Alexei Navalny, 2020. Image via Wikimedia Commons

Alexei Navalny, born in 1976, belonged to a new Russian generation: he was a teenager when Communism fell and the Soviet Union disintegrated. Yet the factors that formed his moral outlook appear to be the same as those that were at work during previous decades. Russian literature seemed to have played an important role. In a letter he sent to Russian opposition journalist Sergei Parkhomenko not long before his death, Navalny discussed some Russian classics. He focused on Chekhov’s stories and compared the dark realism of some pieces with Dostoevsky’s oeuvre. The letter ended with a telling exhortation: ‘One has to read the classics. We don’t know them well enough.’ It is also difficult to avoid the direct parallel between Navalny’s passionate desire for truth and the Russian literary and dissident tradition of truth-telling, best epitomized by Alexander Solzhenitsyn’s 1974 essay Live Not by Lies; all of Navalny’s live streams invariably ended with the phrase: ‘Subscribe to our channel: here we tell the truth.’

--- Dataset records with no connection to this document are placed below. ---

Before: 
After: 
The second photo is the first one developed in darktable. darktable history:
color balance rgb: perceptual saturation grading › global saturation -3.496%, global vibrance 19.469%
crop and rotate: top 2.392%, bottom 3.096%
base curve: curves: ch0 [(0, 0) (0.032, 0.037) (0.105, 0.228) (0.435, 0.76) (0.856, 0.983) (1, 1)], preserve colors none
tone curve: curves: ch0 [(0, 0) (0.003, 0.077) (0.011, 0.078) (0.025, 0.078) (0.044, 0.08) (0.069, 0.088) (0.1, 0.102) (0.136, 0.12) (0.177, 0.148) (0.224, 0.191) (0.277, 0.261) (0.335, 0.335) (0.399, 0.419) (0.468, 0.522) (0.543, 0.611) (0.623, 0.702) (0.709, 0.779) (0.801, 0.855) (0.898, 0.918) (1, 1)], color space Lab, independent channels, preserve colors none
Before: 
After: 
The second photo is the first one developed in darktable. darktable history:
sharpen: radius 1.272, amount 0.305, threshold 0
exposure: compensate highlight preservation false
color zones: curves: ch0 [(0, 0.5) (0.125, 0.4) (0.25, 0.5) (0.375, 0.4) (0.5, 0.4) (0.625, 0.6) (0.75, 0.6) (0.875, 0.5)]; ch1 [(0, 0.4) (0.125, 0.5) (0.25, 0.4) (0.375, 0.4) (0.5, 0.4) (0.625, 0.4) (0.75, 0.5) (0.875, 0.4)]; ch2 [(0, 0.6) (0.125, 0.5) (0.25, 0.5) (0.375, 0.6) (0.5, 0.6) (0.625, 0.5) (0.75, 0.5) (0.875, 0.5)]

Alexei Navalny’s moral rectitude, personal courage and fearless determination to stand by his principles, no matter what, put him on par with a long line of Russian victims of political repression, who have defied the Russian Leviathan over the last two centuries. The fragmented Russian opposition now has a powerful hero myth and symbol to rally around. Putin (or ‘bunker grandpa’, as Navalny used to mockingly call him) was afraid of his most prominent political opponent when he was alive. Now that Navalny is dead, Putin arguably finds himself in a worse situation. The Kremlin tyrant should be reminded of Søren Kierkegaard’s famous maxim: ‘the tyrant dies and his rule is over; the martyr dies and his rule begins.’